■ **Passage provided**:
:::::

II. SIGNAL MODELS OF RADAR TARGET AND ACTIVE JAMMING

In a horizontal and vertical polarization coordinate system, electromagnetic wave signal transmitted by radar can be described as

(1) $${\bi e}_{\bi t}({\bi t}) = g\sqrt {\displaystyle{{P_t} \over {4\pi L_t}}} e^{j2\pi f_ct}s(t){\bi h}{\rm,}$$

where g is the gain of radar antenna, P _t is the peak power of transmitted signal, L _t is the comprehensive loss, f _c is the carrier frequency, s(t) is the modulation function of radar signal, and h  = [h _H  h _V ] is the polarization form of the antenna. For convenience of description, the transmitted signal can be simplified as

(2) $${\bi e}_{\bi t}({\bi t}) = gA_t{\bi h}{\rm,}$$

where $A_t = \sqrt {(P_t/4\pi L_t)} e^{j2\pi f_ct}s(t)$ .

So at the receiving port of radar antenna, the backscattering echo from a target can be described as

(3) $${\bi e}_{\bi i}({\bi t}) = \displaystyle{g \over {4\pi R^2}}A_t(t - \tau )e^{j2\pi f_d(t - \tau )}{\bi hS}{\rm.}$$

Here R represents the slant range between the radar and the target; f _d represents the Doppler frequency caused by target motion; τ = 2R/c represents the delay time of target echo, c represents the speed of light;

$${\bi S}\;{\rm =}\;\left[ {\matrix{ {S_{HH}} & {S_{HV}} \cr {S_{VH}} & {S_{VV}} \cr}} \right]$$

denotes the polarization scattering matrix (PSM) of the target.

While the signal from active jamming at the receiving port of radar antenna can be described as

(4) $${\bi e}_{\bi J}({\bi t}) = J(t){\bi h}_{\bi J}{\rm.}$$

where h _J  = [h _jH  h _jV ] denotes the polarization form of active jamming, which is usually circular polarization; J(t) is the modulation signal of active jamming.

As is mentioned above, the practical signal received by radar consists of that from the target and that from active jamming. It can be expressed as

(5) $$E_r(t) = \displaystyle{{k_{RF}g} \over {L_r}}\left[ {{\bi e}_{\bi i}({\bi t}) + {\bi e}_{\bi J}({\bi t})} \right]{\bi h}^{\bi T} + n(t){\rm,}$$

where k _RF represents the RF amplification coefficient of radar receiver, L _r is the loss of the receiver, and n(t) is the receiver noise that always obeys normal distribution.

:::::

■ **Recorded data**:
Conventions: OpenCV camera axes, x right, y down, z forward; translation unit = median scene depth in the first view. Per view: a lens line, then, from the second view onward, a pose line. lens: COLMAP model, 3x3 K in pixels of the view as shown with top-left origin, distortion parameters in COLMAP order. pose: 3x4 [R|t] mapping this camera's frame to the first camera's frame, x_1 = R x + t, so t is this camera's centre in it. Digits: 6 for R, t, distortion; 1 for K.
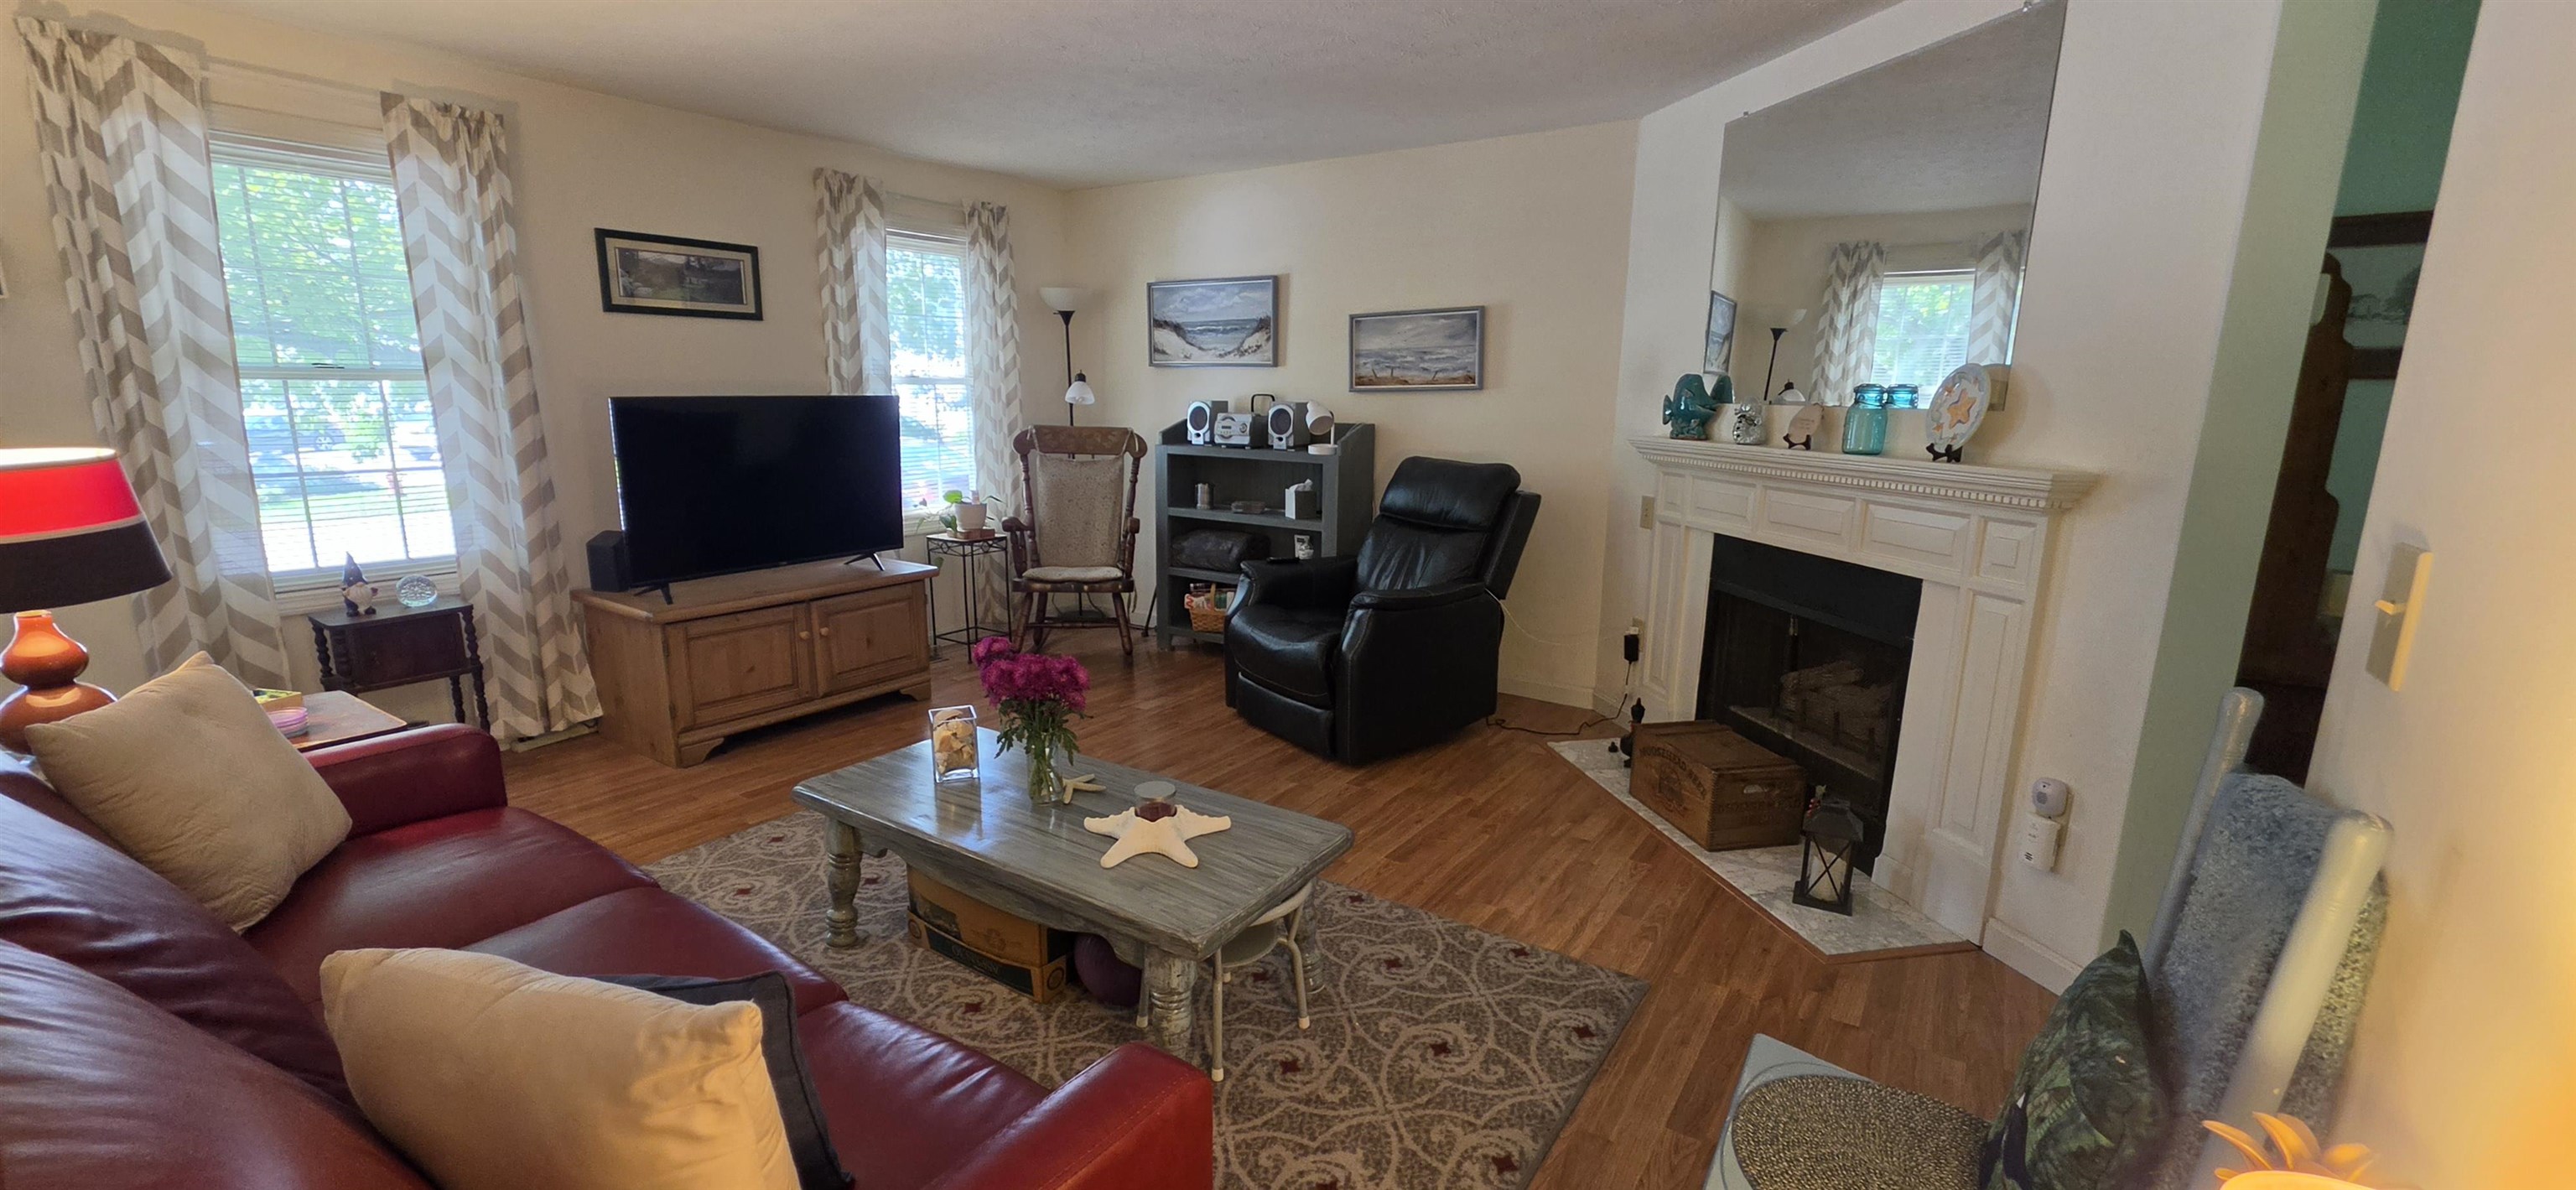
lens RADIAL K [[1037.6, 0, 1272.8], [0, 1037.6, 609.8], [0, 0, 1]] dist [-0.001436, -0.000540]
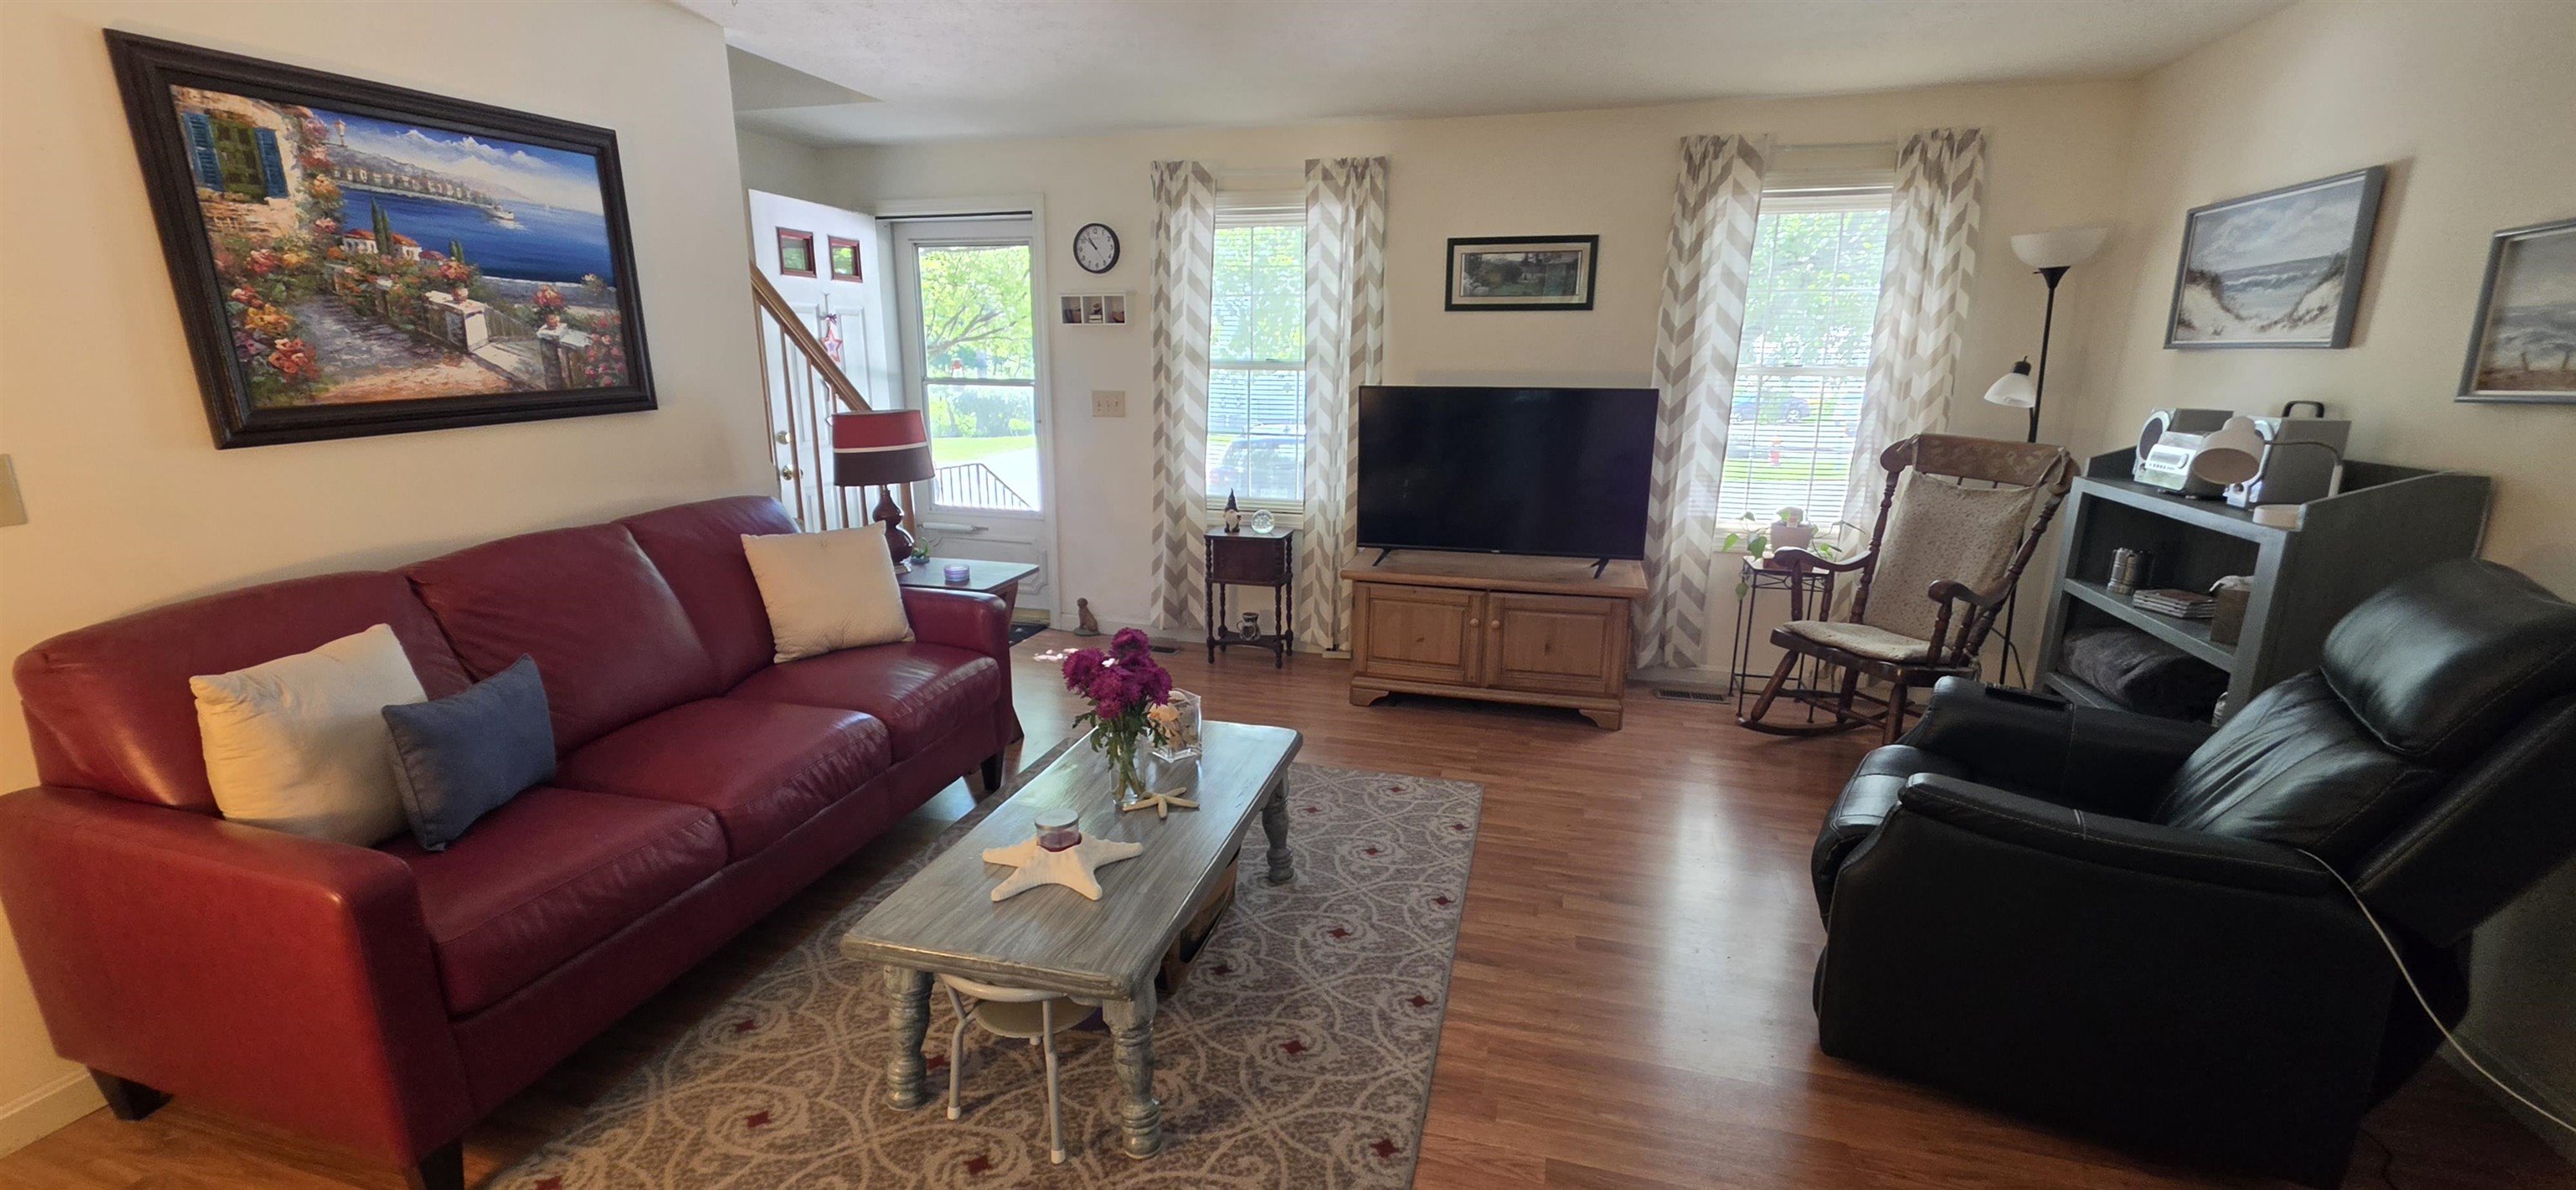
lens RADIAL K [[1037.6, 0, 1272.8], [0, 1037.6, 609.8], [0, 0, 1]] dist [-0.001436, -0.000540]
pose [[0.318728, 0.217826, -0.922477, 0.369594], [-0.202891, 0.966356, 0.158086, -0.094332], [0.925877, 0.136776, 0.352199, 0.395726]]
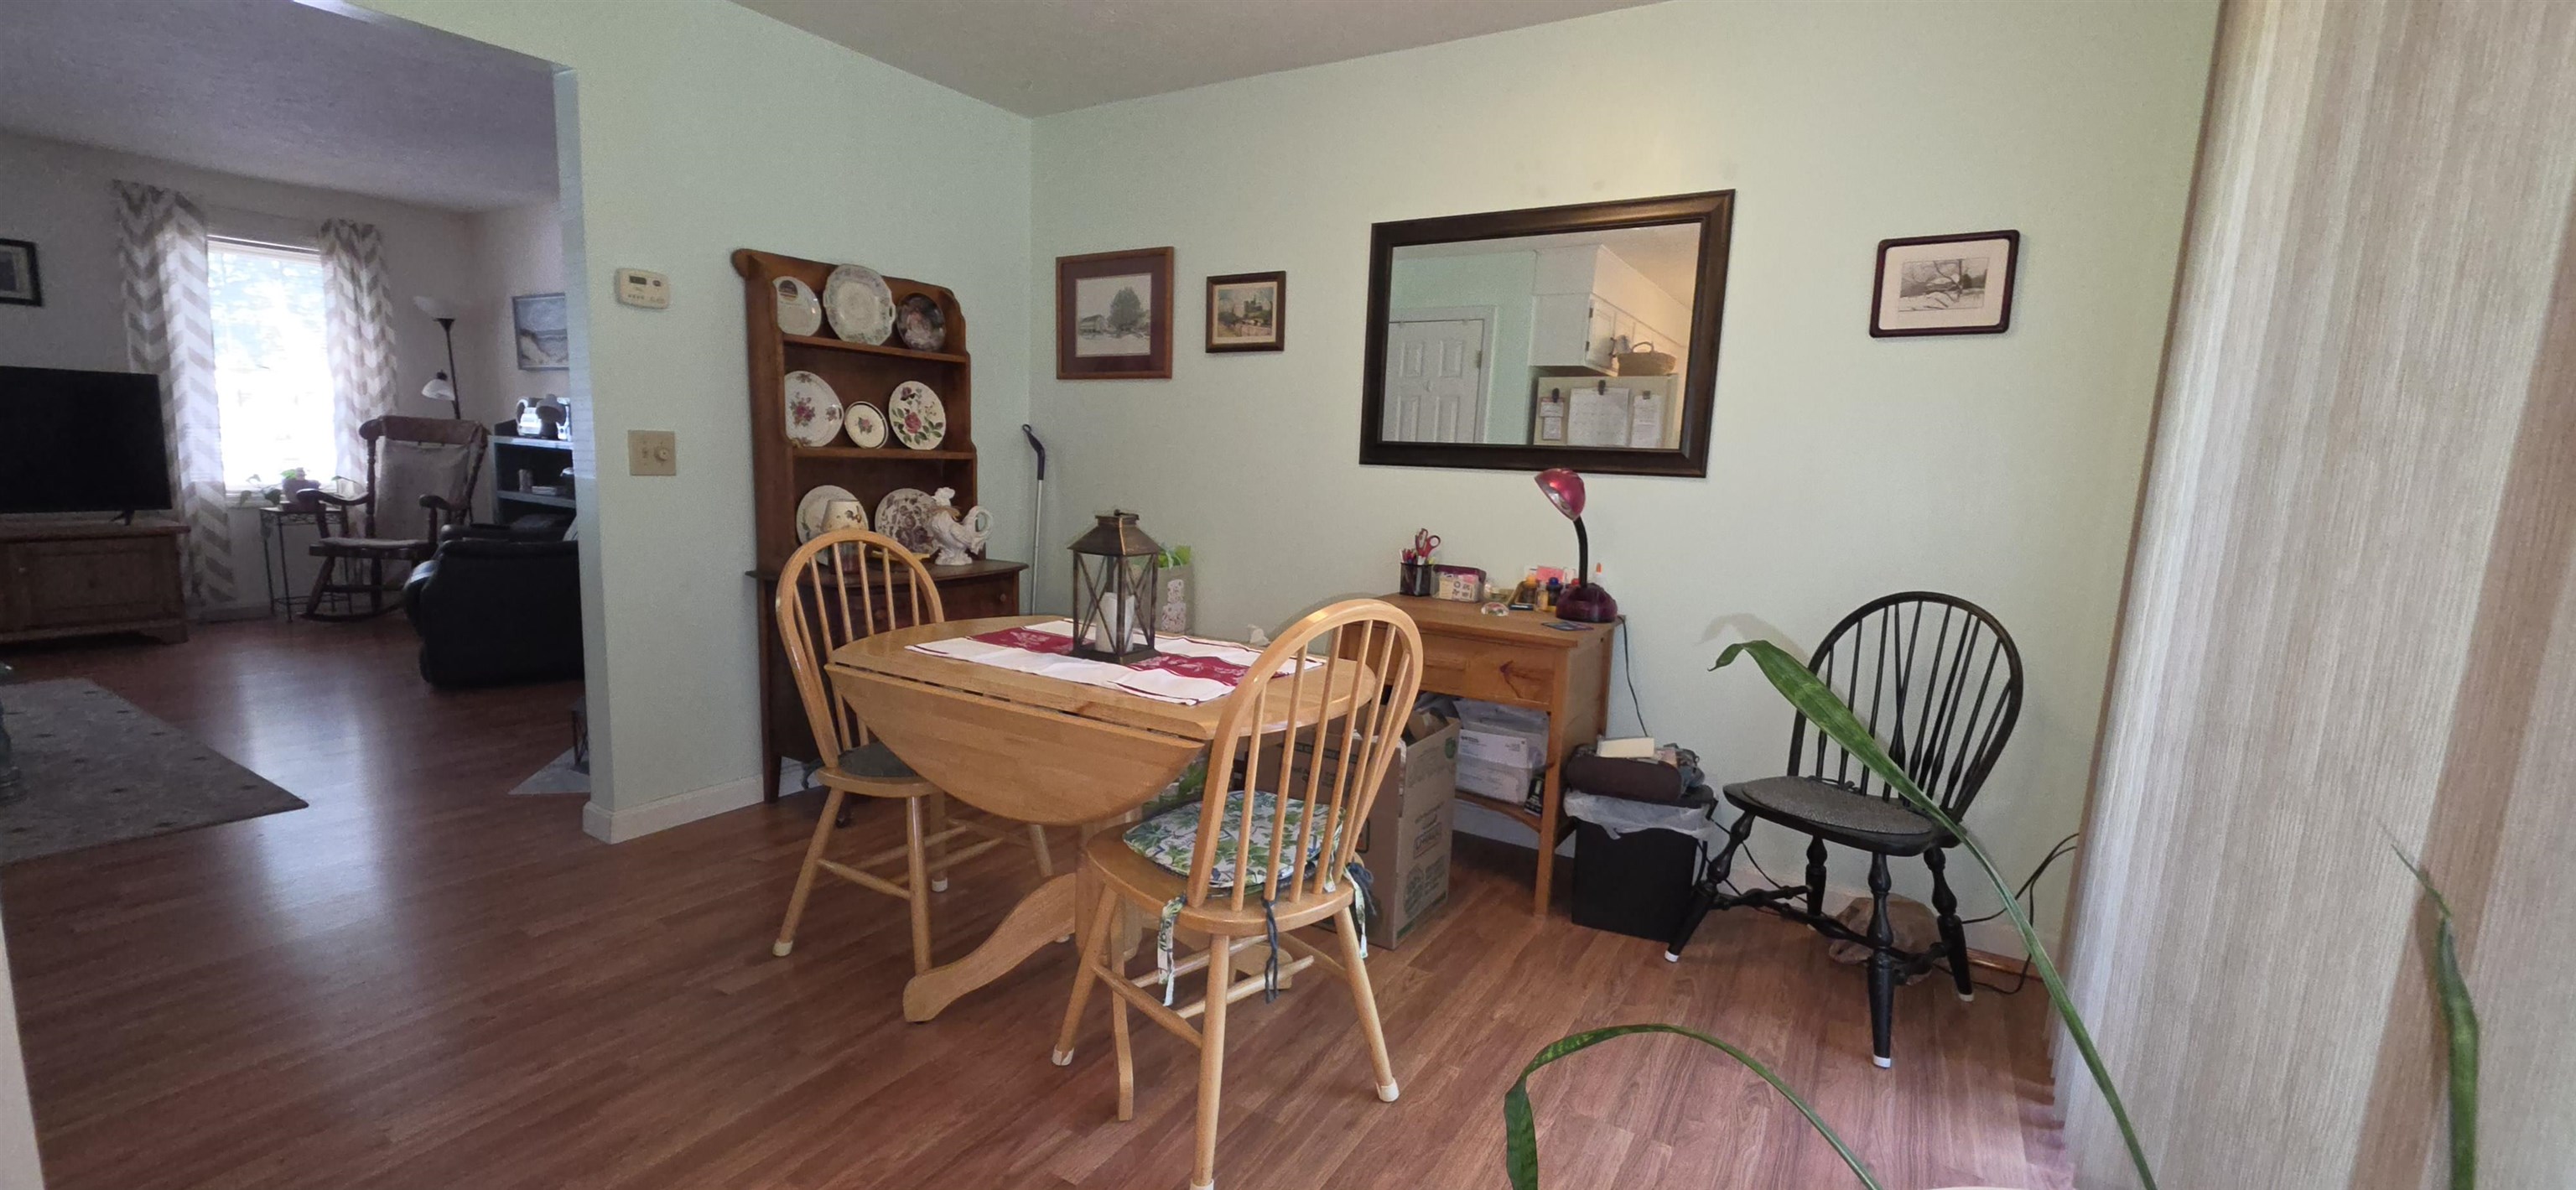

:::::

Copy the stretch from "As is mentioned" through "obeys normal distribution." in the section on radar target and jamming signal models, word for word.

■ **Task answer**:
As is mentioned above, the practical signal received by radar consists of that from the target and that from active jamming. It can be expressed as

(5) $$E_r(t) = \displaystyle{{k_{RF}g} \over {L_r}}\left[ {{\bi e}_{\bi i}({\bi t}) + {\bi e}_{\bi J}({\bi t})} \right]{\bi h}^{\bi T} + n(t){\rm,}$$

where k _RF represents the RF amplification coefficient of radar receiver, L _r is the loss of the receiver, and n(t) is the receiver noise that always obeys normal distribution.